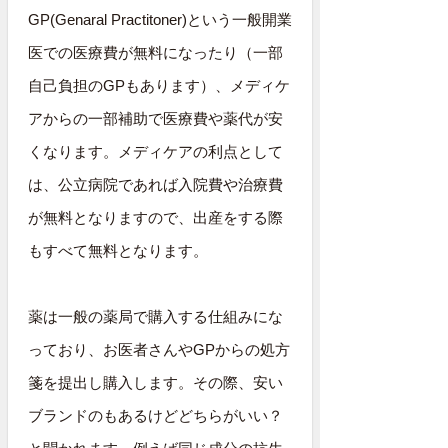
GP(Genaral Practitoner)という一般開業
医での医療費が無料になったり（一部
自己負担のGPもあります）、メディケ
アからの一部補助で医療費や薬代が安
くなります。メディケアの利点として
は、公立病院であれば入院費や治療費
が無料となりますので、出産をする際
もすべて無料となります。
薬は一般の薬局で購入する仕組みにな
っており、お医者さんやGPからの処方
箋を提出し購入します。その際、安い
ブランドのもあるけどどちらがいい？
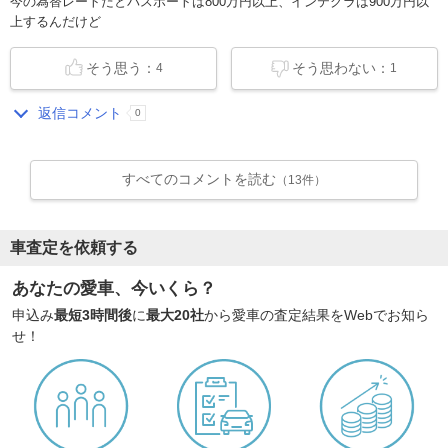
今の為替レートだとパスポートは800万円以上、インテグラは900万円以
上するんだけど
そう思う：
そう思わない：
4
1
返信コメント
0
すべてのコメントを読む
（13件）
車査定を依頼する
あなたの愛車、今いくら？
申込み
最短3時間後
に
最大20社
から愛車の査定結果をWebでお知ら
せ！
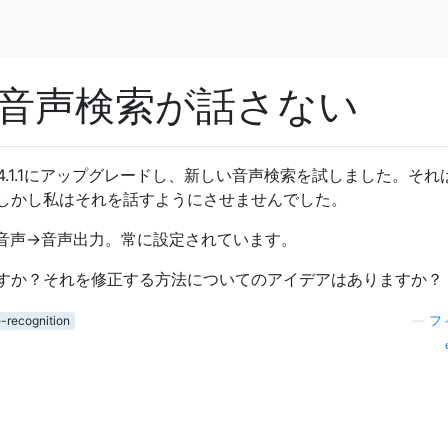
音声検索が話さない
d 4.1.1にアップグレードし、新しい音声検索を試しました。それ
しかし私はそれを話すようにさせませんでした。
音声->音声出力。常に設定されています。
すか？それを修正する方法についてのアイデアはありますか？
-recognition
—
フ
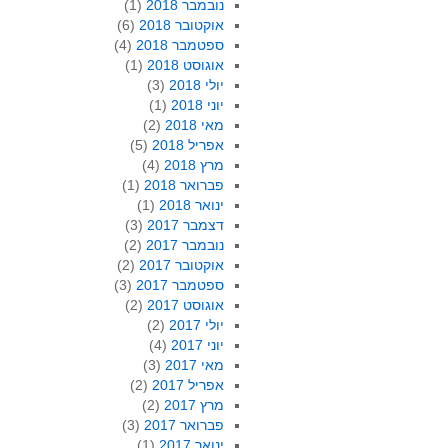
נובמבר 2018
(1)
אוקטובר 2018
(6)
ספטמבר 2018
(4)
אוגוסט 2018
(1)
יולי 2018
(3)
יוני 2018
(1)
מאי 2018
(2)
אפריל 2018
(5)
מרץ 2018
(4)
פברואר 2018
(1)
ינואר 2018
(1)
דצמבר 2017
(3)
נובמבר 2017
(2)
אוקטובר 2017
(2)
ספטמבר 2017
(3)
אוגוסט 2017
(2)
יולי 2017
(2)
יוני 2017
(4)
מאי 2017
(3)
אפריל 2017
(2)
מרץ 2017
(2)
פברואר 2017
(3)
ינואר 2017
(1)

---+---

• **Exercise**
Return the full listing exactly as it appears above, without its pictures.

• **Finished exercise**
GP(Genaral Practitoner)という一般開業
医での医療費が無料になったり（一部
自己負担のGPもあります）、メディケ
アからの一部補助で医療費や薬代が安
くなります。メディケアの利点として
は、公立病院であれば入院費や治療費
が無料となりますので、出産をする際
もすべて無料となります。
薬は一般の薬局で購入する仕組みにな
っており、お医者さんやGPからの処方
箋を提出し購入します。その際、安い
ブランドのもあるけどどちらがいい？
今の為替レートだとパスポートは800万円以上、インテグラは900万円以
上するんだけど
そう思う：
そう思わない：
4
1
返信コメント
0
すべてのコメントを読む
（13件）
車査定を依頼する
あなたの愛車、今いくら？
申込み
最短3時間後
に
最大20社
から愛車の査定結果をWebでお知ら
せ！
音声検索が話さない
d 4.1.1にアップグレードし、新しい音声検索を試しました。それ
しかし私はそれを話すようにさせませんでした。
音声->音声出力。常に設定されています。
すか？それを修正する方法についてのアイデアはありますか？
-recognition
—
フ
נובמבר 2018
(1)
אוקטובר 2018
(6)
ספטמבר 2018
(4)
אוגוסט 2018
(1)
יולי 2018
(3)
יוני 2018
(1)
מאי 2018
(2)
אפריל 2018
(5)
מרץ 2018
(4)
פברואר 2018
(1)
ינואר 2018
(1)
דצמבר 2017
(3)
נובמבר 2017
(2)
אוקטובר 2017
(2)
ספטמבר 2017
(3)
אוגוסט 2017
(2)
יולי 2017
(2)
יוני 2017
(4)
מאי 2017
(3)
אפריל 2017
(2)
מרץ 2017
(2)
פברואר 2017
(3)
ינואר 2017
(1)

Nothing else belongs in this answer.